Youkhana also visited Qaraqosh, a Christian town 20 miles southeast of Mosul that he described as "a ghost town." While Mosul was bustling with busy markets and people digging out from the rubble of war, the streets of Qaraqosh were eerily silent, with most houses blackened by fire but still standing.
He explored the remains of the Syriac Catholic cathedral, reportedly the largest church in Iraq. Blackened by fire, its courtyard was filled with the ashes of what had been the church's library, as well as shell casings and bullet-ridden mannequins that the Islamic State apparently used for target practice.
Some Christian leaders are pushing for a quick return to Qaraqosh. One Christian member of the Kurdistan parliament said he is looking for $200,000 that would finance the return of 50 families, buying them the basic furniture and household items they need to re-establish themselves in their houses.
But Karim Sinjari, Kurdistan's interior minister, told a visiting ecumenical delegation that neither the necessary security nor appropriate infrastructure are in place.
"I won't stop them, but I would advise them not to go," he said. "The conditions aren't ready yet."
Iraqi Christian leaders echoed his concern.
"Security is the most critical need we have," said Chaldean Catholic Archbishop Bashar Warda of Irbil. "Rebuilding our churches is the last thing we should think about.
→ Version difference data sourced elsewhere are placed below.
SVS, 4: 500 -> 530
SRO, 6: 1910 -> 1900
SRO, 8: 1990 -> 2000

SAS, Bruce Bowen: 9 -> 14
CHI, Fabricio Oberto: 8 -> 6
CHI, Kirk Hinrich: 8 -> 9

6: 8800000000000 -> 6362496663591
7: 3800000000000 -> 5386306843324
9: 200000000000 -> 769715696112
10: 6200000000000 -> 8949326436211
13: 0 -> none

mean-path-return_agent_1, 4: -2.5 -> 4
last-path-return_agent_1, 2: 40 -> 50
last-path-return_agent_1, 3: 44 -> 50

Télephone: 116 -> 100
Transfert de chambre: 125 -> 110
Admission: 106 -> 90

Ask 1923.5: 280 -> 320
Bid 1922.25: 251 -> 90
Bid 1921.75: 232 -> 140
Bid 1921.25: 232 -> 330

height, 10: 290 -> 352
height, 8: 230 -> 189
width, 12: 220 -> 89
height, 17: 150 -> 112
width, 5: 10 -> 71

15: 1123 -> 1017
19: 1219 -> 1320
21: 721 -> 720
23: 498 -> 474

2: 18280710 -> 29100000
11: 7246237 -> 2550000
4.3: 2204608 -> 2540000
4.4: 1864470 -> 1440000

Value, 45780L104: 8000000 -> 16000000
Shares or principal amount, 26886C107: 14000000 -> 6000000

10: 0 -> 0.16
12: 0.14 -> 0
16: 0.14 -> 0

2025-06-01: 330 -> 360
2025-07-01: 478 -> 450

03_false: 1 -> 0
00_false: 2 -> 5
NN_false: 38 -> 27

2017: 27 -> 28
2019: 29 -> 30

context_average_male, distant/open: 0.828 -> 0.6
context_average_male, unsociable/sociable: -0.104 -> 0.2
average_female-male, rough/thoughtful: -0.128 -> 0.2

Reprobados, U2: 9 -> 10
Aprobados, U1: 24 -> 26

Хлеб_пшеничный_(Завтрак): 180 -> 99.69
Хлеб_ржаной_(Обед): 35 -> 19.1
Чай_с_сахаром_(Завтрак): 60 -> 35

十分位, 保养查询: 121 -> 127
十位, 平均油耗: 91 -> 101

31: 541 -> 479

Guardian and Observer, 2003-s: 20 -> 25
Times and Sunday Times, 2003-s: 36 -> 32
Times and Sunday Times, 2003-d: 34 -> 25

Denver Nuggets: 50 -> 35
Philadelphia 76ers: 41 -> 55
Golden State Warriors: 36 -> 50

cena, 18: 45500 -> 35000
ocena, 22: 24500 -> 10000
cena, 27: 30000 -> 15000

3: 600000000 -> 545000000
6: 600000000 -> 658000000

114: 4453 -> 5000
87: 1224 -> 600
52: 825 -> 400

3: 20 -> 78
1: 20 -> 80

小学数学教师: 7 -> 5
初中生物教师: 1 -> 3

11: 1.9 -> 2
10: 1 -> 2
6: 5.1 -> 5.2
We want to first build houses for our people so they can live with dignity, and we need infrastructure in the villages. But all this is only possible if we can have security."
"Unless there is security, whatever we build will be for Daesh, not for us," said Syriac Orthodox Bishop Nicodemos of Mosul.
Some residents of Qaraqosh have returned, carrying weapons and wearing uniforms of the Ninevah Plain Protection Units, or NPU, a militia formed by the Assyrian Democratic Movement, an Iraqi political party allied with the Shiites. It operates in coordination with the Iraqi military, which has assigned it primary responsibility for protecting Qaraqosh and a nearby village.
Youkhana said he is troubled by the NPU's role.
"They are trying to play politics as a big actor, when in reality they don't have that power," he said. "What little role they have is exaggerated in the Christian diaspora, where it starts to sound like a Hollywood movie. If you're sitting in Phoenix, Arizona, or Sydney, Australia, you're not aware of this."
The NPU and other smaller groups "can offer a Christian cover to the Shia militias," Youkhana said, "allowing them to say, 'Look, we have the Christians on board with us. We are all the same.' I'm sorry, but we are not all the same."
Fadi Raad is tired of running from the Islamic State, so the 25-year-old Qaraqosh native joined the NPU and today patrols the streets of the town on the lookout for lingering terrorists.
"I'm here to defend my village, and because I want to save the Christians in Iraq. It's difficult here now, but when the government and the NGOs repair all the houses, then the Christians will come back. The NPU is here to stay. It's different now. If Daesh comes back, we will kill them all," he said.